Die Museen begründen ihre Haltung meist mit dem British Museum Act, der es verbietet, wertvolle Objekte ausser Landes zu bringen. Dabei sehe das Gesetz auch eine Ausnahmeregelung vor, sagt Tahir Shah: «Werden Objekte für eine Sammlung als ungeeignet angesehen und nicht ausgestellt, können sie zurückgegeben werden – was auf die Tabots zutrifft. » Dies bestätigte 2021 ein Rechtsgutachten, doch die Treuhänder des British Museum gingen nicht darauf ein.
Erste Erfolge erzielt
Und doch kehrten einige Schätze von Maqdala zurück: 2019 gab das Nationale Armeemuseum in London zwei Haarlocken von Prinz Alemayehu an die äthiopische Regierung zurück. 2021 folgten 13 weitere Artefakte. Die Scheherazade-Stiftung hatte einen Teil dieser Gegenstände im privaten Kunsthandel erworben. Die Objekte sind heute im Äthiopischen Nationalmuseum zu sehen.

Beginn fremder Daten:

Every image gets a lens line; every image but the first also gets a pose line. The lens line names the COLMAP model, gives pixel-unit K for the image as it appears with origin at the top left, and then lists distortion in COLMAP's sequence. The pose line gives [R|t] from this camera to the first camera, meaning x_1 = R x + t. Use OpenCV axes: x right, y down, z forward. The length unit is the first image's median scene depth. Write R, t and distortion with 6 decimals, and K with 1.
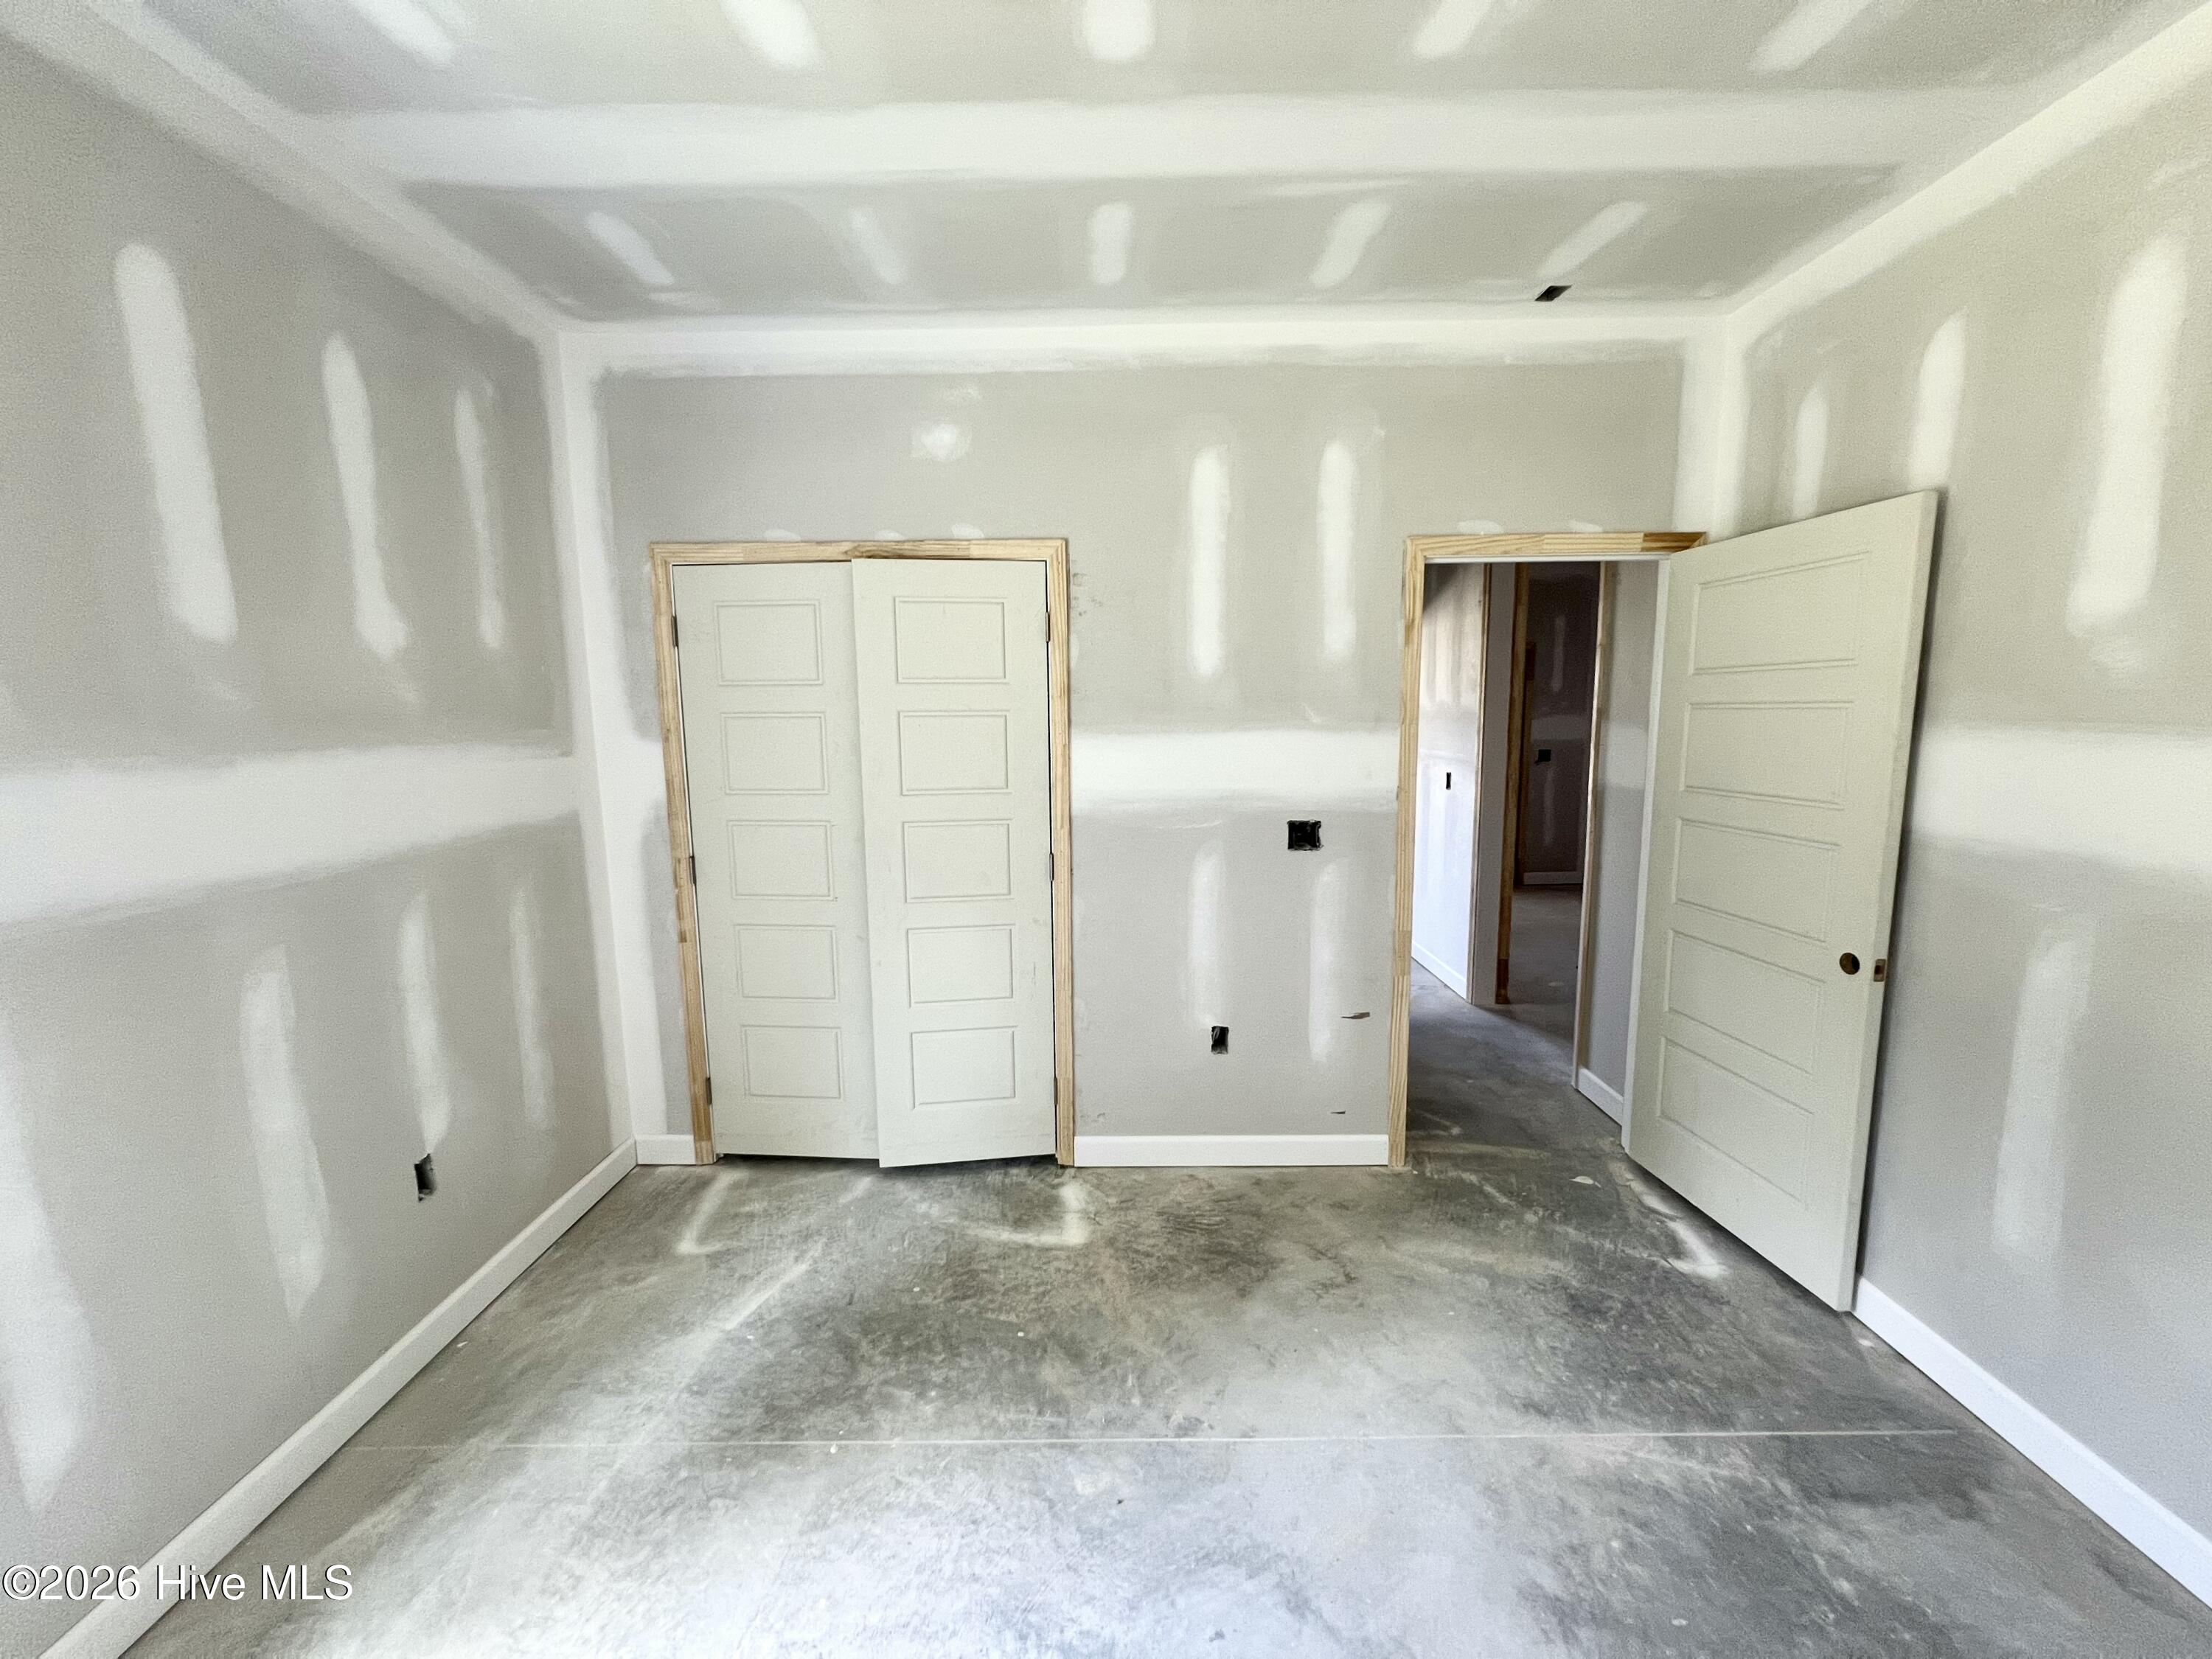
lens RADIAL K [[886.7, 0, 1110.3], [0, 886.7, 830.9], [0, 0, 1]] dist [-0.000156, 0.000779]
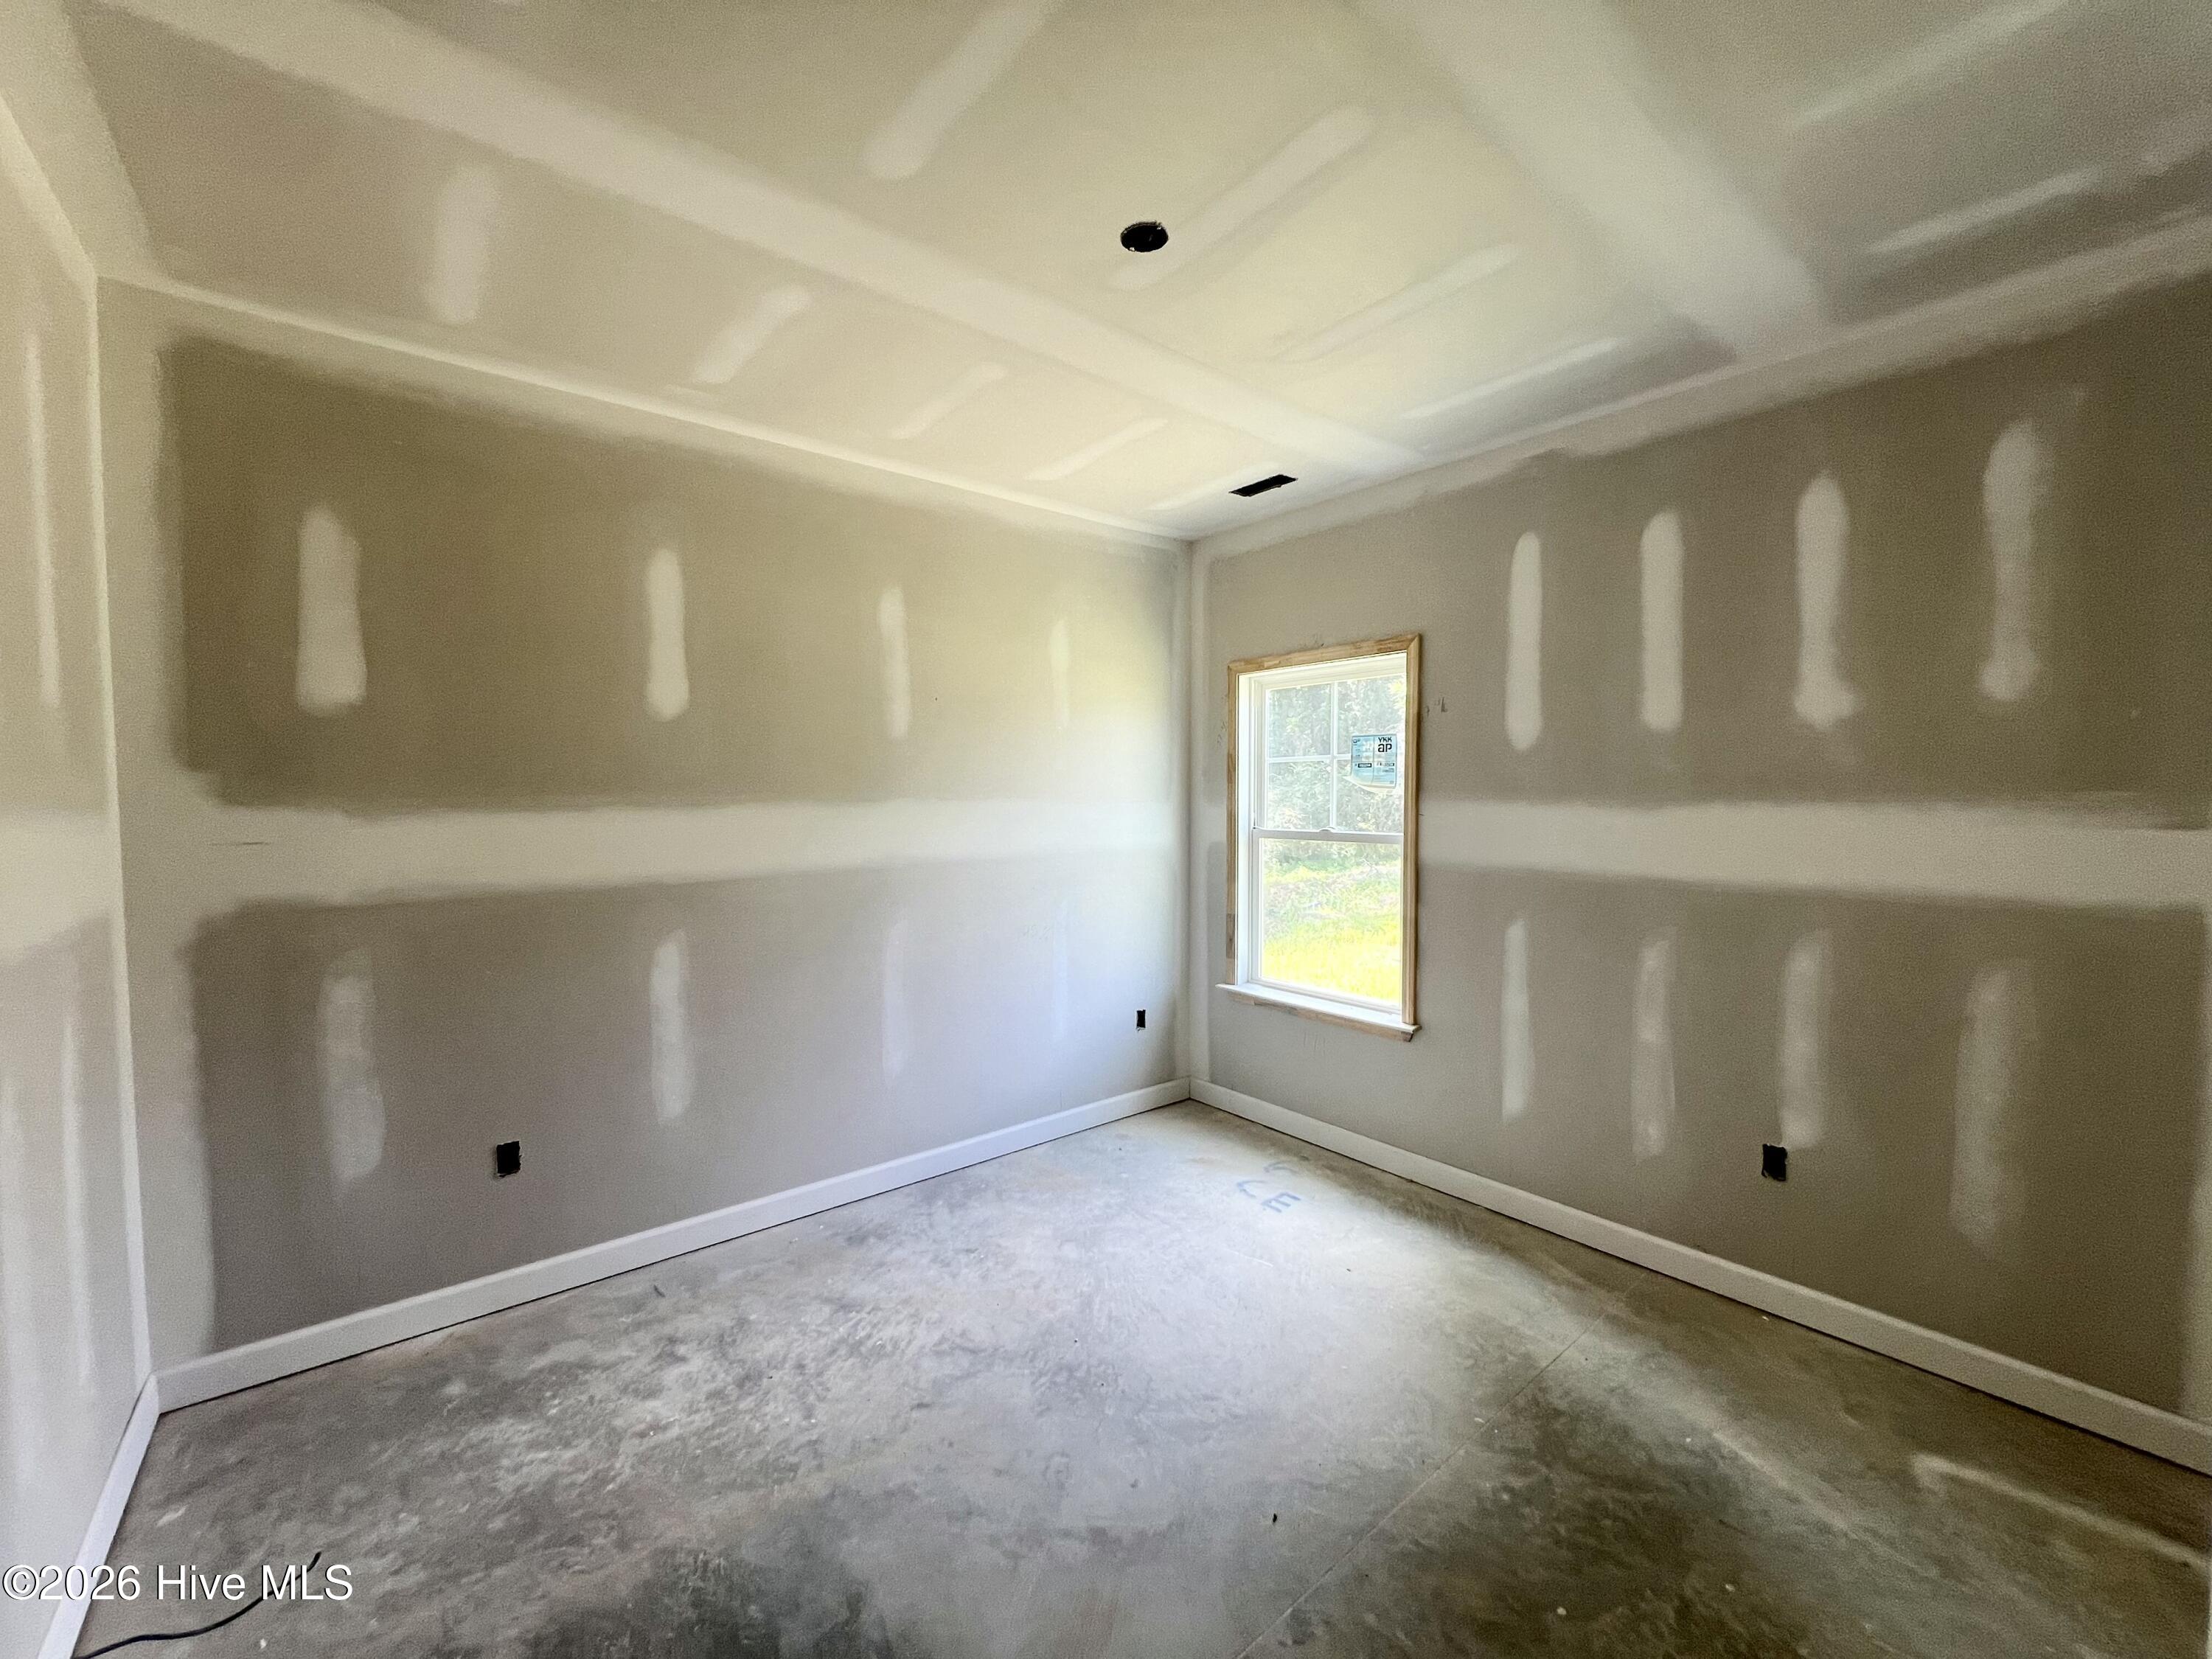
lens RADIAL K [[975.2, 0, 1108.6], [0, 975.2, 838.1], [0, 0, 1]] dist [0.015011, -0.000103]
pose [[-0.780681, 0.039496, -0.623680, 0.736121], [-0.073992, 0.985139, 0.155005, -0.178156], [0.620534, 0.167156, -0.766157, 1.398756]]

2023 kamen bedeutende Rückgaben dazu. Eine Nachfahrin des Offiziers, der Alemayehu nach England gebracht hatte, händigte eine Haarlocke des Prinzen aus ihrem Erbe an Äthiopien aus. Darüber hinaus ging ein Tabot an die äthiopische Kirche zurück: Ein Historiker, der den Verbleib äthiopischer Artefakte im Kunsthandel verfolgt, hatte die Tafel aufgespürt.
Ein kleiner Sieg für die Versöhnung – doch viele der für Äthiopien wichtigen Schätze sind weiterhin in Grossbritannien. Die Verhandlungen mit dem British Museum über die Tabots stecken fest. Die mehrfache Bitte um eine Überführung der menschlichen Überreste von Prinz Alemayehu wurde vom britischen Königshaus bislang abschlägig beantwortet. Und auch die Krone von Maqdala befindet sich weiterhin im Victoria and Albert Museum – versteckt hinter einer viel besuchten Ausstellung zu Coco Chanel.